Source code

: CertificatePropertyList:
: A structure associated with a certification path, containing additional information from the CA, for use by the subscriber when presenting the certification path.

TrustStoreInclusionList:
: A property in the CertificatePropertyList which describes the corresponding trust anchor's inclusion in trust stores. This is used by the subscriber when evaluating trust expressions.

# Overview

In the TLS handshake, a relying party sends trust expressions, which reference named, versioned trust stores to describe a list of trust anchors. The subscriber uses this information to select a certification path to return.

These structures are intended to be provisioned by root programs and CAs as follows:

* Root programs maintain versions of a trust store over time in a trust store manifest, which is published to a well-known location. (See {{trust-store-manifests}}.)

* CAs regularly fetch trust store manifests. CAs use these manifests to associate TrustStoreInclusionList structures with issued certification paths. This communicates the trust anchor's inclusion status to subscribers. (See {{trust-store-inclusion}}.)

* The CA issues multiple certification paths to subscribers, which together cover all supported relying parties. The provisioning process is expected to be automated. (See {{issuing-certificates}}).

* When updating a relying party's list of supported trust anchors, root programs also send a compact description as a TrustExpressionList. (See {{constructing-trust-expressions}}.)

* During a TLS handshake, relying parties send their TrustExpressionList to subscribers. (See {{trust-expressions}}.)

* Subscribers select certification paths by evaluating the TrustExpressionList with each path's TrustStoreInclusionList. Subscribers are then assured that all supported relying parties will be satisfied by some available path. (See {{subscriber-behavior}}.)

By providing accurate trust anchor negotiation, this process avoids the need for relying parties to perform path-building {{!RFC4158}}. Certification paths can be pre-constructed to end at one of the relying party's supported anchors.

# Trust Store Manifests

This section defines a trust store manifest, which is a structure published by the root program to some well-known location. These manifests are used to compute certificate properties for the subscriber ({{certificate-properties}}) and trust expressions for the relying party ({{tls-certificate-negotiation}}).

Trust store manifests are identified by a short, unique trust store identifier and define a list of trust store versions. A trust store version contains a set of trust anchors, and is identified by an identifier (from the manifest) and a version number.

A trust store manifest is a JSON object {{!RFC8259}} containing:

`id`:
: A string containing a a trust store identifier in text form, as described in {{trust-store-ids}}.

========

What you need to do: Reproduce verbatim the source text from all of the data above, keeping every line and character intact.

Output for this exercise:
Source code

: CertificatePropertyList:
: A structure associated with a certification path, containing additional information from the CA, for use by the subscriber when presenting the certification path.

TrustStoreInclusionList:
: A property in the CertificatePropertyList which describes the corresponding trust anchor's inclusion in trust stores. This is used by the subscriber when evaluating trust expressions.

# Overview

In the TLS handshake, a relying party sends trust expressions, which reference named, versioned trust stores to describe a list of trust anchors. The subscriber uses this information to select a certification path to return.

These structures are intended to be provisioned by root programs and CAs as follows:

* Root programs maintain versions of a trust store over time in a trust store manifest, which is published to a well-known location. (See {{trust-store-manifests}}.)

* CAs regularly fetch trust store manifests. CAs use these manifests to associate TrustStoreInclusionList structures with issued certification paths. This communicates the trust anchor's inclusion status to subscribers. (See {{trust-store-inclusion}}.)

* The CA issues multiple certification paths to subscribers, which together cover all supported relying parties. The provisioning process is expected to be automated. (See {{issuing-certificates}}).

* When updating a relying party's list of supported trust anchors, root programs also send a compact description as a TrustExpressionList. (See {{constructing-trust-expressions}}.)

* During a TLS handshake, relying parties send their TrustExpressionList to subscribers. (See {{trust-expressions}}.)

* Subscribers select certification paths by evaluating the TrustExpressionList with each path's TrustStoreInclusionList. Subscribers are then assured that all supported relying parties will be satisfied by some available path. (See {{subscriber-behavior}}.)

By providing accurate trust anchor negotiation, this process avoids the need for relying parties to perform path-building {{!RFC4158}}. Certification paths can be pre-constructed to end at one of the relying party's supported anchors.

# Trust Store Manifests

This section defines a trust store manifest, which is a structure published by the root program to some well-known location. These manifests are used to compute certificate properties for the subscriber ({{certificate-properties}}) and trust expressions for the relying party ({{tls-certificate-negotiation}}).

Trust store manifests are identified by a short, unique trust store identifier and define a list of trust store versions. A trust store version contains a set of trust anchors, and is identified by an identifier (from the manifest) and a version number.

A trust store manifest is a JSON object {{!RFC8259}} containing:

`id`:
: A string containing a a trust store identifier in text form, as described in {{trust-store-ids}}.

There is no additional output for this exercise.